### AVAILABLE RECORDS
■ ■ ■

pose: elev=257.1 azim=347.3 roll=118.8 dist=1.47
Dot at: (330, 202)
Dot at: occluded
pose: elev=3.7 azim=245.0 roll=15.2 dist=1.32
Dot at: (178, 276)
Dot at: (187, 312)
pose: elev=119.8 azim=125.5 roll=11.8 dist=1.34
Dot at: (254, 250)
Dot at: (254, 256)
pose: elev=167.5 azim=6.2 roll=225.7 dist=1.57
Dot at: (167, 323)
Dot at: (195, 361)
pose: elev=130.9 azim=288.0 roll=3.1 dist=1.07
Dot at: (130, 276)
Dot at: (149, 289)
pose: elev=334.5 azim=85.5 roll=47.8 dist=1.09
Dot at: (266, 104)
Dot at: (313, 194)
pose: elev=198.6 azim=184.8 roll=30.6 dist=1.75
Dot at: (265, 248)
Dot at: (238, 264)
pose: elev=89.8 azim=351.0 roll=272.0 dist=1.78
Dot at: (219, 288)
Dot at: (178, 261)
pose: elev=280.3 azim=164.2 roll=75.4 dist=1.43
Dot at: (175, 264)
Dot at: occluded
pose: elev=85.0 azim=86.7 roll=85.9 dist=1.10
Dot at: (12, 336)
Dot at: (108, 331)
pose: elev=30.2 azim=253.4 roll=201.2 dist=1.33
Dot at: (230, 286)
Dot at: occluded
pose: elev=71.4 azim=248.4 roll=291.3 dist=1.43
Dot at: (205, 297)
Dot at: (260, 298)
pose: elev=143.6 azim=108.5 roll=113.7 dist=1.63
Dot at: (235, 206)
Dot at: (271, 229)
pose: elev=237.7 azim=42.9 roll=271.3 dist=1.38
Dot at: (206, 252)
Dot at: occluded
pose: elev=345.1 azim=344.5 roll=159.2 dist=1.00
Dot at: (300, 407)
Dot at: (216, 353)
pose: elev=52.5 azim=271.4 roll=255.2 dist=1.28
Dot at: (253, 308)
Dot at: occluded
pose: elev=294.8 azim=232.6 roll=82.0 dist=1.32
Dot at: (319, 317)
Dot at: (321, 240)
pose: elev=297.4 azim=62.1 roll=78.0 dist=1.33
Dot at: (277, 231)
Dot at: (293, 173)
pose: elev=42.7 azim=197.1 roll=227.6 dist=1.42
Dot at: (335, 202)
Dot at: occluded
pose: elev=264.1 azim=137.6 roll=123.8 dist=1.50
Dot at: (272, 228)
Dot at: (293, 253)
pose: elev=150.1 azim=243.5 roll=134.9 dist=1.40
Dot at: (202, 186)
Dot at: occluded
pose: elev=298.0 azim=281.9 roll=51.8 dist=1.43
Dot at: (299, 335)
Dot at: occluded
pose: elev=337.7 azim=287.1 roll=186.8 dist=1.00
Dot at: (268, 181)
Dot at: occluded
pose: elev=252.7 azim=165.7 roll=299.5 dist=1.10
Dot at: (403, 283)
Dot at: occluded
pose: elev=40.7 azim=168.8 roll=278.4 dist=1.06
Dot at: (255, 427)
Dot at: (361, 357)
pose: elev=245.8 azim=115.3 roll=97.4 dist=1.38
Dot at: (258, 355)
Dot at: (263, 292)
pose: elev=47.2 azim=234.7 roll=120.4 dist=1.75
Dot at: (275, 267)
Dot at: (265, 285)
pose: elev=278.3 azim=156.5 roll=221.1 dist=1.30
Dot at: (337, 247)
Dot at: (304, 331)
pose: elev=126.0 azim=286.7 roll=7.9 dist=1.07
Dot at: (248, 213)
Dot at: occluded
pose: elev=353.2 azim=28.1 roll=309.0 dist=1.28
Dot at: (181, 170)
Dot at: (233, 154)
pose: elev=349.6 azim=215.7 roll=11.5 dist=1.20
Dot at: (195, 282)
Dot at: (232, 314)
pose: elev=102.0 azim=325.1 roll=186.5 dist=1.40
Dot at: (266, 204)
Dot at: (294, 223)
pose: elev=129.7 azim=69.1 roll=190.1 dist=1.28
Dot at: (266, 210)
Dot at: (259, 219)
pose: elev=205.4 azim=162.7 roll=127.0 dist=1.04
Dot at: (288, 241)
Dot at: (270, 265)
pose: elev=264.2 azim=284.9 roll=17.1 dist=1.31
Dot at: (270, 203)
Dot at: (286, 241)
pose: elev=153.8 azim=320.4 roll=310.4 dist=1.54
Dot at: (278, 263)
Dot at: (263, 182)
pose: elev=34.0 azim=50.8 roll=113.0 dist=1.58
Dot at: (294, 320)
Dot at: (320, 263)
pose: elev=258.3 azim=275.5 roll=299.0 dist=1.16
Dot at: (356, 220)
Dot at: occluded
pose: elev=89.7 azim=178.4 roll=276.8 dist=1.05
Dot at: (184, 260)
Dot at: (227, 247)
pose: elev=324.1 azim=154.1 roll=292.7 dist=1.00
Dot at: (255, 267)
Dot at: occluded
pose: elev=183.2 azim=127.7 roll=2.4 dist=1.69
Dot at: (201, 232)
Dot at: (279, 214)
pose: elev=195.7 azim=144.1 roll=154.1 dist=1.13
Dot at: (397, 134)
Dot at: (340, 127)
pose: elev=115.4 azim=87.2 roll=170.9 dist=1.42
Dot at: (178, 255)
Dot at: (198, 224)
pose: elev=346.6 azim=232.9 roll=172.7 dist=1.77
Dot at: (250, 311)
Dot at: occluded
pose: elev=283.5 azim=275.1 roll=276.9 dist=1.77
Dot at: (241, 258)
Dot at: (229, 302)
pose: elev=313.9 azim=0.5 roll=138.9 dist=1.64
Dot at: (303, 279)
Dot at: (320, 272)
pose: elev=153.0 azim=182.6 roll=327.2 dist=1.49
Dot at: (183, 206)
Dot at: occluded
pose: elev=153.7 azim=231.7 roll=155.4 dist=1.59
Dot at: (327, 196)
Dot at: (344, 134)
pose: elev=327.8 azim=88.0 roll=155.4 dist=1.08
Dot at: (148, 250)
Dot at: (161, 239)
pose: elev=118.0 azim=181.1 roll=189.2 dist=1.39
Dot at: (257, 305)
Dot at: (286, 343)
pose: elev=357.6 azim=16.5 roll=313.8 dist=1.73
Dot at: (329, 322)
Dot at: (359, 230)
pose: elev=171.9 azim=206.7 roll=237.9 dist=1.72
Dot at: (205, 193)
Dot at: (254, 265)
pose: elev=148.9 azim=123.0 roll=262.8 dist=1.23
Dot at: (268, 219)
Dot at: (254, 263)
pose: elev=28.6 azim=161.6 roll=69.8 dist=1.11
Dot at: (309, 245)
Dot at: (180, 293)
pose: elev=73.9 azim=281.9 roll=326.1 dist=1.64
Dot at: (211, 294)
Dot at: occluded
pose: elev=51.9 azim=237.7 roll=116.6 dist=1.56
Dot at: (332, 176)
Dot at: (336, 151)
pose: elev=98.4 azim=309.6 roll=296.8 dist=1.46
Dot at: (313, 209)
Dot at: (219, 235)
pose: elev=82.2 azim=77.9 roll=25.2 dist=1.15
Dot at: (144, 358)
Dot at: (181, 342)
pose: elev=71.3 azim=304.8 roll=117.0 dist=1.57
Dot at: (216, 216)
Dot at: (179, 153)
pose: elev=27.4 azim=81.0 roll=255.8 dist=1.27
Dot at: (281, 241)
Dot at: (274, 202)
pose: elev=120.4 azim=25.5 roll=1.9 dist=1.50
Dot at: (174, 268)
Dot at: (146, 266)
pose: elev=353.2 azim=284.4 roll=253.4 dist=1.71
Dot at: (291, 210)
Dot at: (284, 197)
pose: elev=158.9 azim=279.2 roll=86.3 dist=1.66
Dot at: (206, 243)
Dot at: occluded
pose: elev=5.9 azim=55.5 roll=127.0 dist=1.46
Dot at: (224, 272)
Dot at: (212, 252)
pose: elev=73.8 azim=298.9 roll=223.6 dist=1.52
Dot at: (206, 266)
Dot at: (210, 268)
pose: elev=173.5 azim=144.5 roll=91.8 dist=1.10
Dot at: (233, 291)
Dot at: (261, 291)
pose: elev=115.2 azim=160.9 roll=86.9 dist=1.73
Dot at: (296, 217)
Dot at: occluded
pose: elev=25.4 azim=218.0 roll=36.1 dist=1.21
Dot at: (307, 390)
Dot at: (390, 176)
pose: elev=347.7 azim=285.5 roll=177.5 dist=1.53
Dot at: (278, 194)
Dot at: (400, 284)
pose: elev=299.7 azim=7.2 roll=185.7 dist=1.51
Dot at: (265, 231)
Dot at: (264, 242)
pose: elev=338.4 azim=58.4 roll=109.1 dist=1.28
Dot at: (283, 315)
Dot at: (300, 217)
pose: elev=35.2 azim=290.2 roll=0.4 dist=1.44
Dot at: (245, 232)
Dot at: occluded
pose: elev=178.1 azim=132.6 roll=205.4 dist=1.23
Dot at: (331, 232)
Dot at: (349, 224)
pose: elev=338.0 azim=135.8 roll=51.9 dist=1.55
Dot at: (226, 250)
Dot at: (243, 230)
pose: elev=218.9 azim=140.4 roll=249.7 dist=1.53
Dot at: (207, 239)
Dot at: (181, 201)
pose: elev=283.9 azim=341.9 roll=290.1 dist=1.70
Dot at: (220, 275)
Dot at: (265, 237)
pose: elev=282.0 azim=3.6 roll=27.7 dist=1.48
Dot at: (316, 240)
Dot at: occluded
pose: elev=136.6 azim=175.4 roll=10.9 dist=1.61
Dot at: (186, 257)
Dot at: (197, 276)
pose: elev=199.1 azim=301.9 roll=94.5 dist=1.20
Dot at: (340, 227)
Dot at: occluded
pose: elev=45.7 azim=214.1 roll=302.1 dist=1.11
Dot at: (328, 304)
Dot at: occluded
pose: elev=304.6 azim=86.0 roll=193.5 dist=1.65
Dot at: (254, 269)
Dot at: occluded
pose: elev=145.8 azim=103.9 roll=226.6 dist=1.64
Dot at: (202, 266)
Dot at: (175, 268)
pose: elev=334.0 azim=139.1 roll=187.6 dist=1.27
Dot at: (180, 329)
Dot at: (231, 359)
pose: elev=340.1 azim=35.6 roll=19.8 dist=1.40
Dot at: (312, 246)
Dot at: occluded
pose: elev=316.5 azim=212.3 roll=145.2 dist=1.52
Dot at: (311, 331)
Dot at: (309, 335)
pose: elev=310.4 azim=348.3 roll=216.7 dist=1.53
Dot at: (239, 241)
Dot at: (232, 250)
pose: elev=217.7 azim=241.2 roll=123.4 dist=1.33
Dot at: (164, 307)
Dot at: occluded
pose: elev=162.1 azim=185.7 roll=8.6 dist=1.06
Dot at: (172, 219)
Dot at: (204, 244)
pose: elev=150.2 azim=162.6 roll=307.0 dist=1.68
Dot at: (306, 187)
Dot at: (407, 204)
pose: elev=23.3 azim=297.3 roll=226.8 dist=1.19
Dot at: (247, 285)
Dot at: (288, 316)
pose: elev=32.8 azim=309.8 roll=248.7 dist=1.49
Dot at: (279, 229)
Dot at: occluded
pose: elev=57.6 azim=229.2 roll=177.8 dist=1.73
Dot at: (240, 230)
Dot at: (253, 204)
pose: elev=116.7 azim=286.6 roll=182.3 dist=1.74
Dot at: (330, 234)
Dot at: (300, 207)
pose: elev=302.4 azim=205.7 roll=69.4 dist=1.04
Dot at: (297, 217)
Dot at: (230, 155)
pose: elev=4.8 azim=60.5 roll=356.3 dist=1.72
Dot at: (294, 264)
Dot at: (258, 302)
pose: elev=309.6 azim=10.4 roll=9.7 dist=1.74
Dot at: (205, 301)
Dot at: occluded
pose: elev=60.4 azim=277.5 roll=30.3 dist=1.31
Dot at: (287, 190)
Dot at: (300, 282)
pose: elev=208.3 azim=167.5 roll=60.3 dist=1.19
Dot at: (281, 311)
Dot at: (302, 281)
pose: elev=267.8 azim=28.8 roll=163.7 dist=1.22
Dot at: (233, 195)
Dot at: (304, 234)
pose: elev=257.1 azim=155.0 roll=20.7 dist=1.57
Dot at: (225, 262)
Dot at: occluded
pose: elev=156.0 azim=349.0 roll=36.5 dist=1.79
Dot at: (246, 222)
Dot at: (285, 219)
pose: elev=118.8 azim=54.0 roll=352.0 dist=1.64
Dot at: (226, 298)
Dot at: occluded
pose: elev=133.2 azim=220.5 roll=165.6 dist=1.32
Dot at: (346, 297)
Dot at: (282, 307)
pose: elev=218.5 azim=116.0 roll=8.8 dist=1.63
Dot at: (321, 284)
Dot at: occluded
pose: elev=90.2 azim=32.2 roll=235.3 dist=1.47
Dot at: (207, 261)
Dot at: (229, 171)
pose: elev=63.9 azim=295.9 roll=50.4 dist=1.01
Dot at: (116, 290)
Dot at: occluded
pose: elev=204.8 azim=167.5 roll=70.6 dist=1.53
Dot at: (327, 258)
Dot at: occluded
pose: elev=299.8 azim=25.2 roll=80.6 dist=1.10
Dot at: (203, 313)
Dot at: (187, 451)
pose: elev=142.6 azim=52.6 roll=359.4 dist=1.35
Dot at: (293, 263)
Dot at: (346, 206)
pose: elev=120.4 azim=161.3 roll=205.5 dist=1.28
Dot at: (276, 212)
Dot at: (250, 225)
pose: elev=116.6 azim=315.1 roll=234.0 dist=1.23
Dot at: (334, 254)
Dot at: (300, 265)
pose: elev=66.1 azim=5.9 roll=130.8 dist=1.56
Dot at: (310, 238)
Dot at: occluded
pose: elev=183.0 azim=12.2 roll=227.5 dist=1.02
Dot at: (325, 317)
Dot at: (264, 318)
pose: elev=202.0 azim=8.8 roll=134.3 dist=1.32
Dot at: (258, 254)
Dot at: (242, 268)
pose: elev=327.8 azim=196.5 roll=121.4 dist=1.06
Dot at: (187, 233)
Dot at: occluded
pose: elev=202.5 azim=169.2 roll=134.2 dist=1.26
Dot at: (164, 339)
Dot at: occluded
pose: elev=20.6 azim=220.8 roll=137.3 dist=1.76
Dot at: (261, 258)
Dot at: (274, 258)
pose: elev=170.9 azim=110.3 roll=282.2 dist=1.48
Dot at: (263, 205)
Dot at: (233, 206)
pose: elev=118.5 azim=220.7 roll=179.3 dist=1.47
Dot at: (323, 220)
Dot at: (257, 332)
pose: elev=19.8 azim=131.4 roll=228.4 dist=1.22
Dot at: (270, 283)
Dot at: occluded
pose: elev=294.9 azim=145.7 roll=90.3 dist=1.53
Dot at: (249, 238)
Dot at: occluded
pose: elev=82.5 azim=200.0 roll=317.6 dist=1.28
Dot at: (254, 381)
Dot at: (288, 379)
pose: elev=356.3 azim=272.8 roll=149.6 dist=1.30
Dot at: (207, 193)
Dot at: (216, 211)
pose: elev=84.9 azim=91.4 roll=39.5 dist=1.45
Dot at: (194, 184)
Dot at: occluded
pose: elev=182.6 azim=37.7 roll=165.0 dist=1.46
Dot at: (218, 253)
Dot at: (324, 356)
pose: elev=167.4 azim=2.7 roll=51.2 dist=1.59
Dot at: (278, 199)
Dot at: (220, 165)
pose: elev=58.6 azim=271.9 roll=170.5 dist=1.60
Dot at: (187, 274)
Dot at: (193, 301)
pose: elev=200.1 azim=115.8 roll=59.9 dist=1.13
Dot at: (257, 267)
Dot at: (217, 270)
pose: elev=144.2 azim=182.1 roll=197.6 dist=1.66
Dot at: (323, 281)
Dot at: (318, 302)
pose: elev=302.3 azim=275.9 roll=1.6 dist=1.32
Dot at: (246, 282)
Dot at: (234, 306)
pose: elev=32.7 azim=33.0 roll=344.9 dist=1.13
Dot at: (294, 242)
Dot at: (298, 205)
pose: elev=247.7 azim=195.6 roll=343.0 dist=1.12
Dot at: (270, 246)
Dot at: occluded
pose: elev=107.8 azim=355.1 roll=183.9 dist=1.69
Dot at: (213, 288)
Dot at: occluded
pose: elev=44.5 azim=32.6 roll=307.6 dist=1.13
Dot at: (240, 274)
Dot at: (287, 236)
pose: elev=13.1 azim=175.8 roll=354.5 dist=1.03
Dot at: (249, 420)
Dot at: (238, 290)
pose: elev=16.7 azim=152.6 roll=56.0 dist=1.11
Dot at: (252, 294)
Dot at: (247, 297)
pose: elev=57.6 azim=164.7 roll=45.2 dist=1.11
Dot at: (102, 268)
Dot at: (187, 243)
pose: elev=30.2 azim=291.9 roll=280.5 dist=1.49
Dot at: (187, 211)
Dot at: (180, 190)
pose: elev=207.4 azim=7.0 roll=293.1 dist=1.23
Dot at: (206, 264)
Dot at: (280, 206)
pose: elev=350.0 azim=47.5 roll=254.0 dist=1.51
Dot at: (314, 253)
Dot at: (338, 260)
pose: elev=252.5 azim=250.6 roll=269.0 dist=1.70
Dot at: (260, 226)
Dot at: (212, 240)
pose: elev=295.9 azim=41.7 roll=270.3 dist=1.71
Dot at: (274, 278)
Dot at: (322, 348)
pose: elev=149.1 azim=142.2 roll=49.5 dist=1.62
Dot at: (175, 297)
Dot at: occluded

■ ■ ■

### AIM OF THE TASK
Starting with the line containing "pose: elev=116.6 azim=315.1" and going on through the line containing "Dot at: (274, 258)", write those lines out again with "pose" switched to "view" and everything else left the same.

### PROBLEM SOLUTION
view: elev=116.6 azim=315.1 roll=234.0 dist=1.23
Dot at: (334, 254)
Dot at: (300, 265)
view: elev=66.1 azim=5.9 roll=130.8 dist=1.56
Dot at: (310, 238)
Dot at: occluded
view: elev=183.0 azim=12.2 roll=227.5 dist=1.02
Dot at: (325, 317)
Dot at: (264, 318)
view: elev=202.0 azim=8.8 roll=134.3 dist=1.32
Dot at: (258, 254)
Dot at: (242, 268)
view: elev=327.8 azim=196.5 roll=121.4 dist=1.06
Dot at: (187, 233)
Dot at: occluded
view: elev=202.5 azim=169.2 roll=134.2 dist=1.26
Dot at: (164, 339)
Dot at: occluded
view: elev=20.6 azim=220.8 roll=137.3 dist=1.76
Dot at: (261, 258)
Dot at: (274, 258)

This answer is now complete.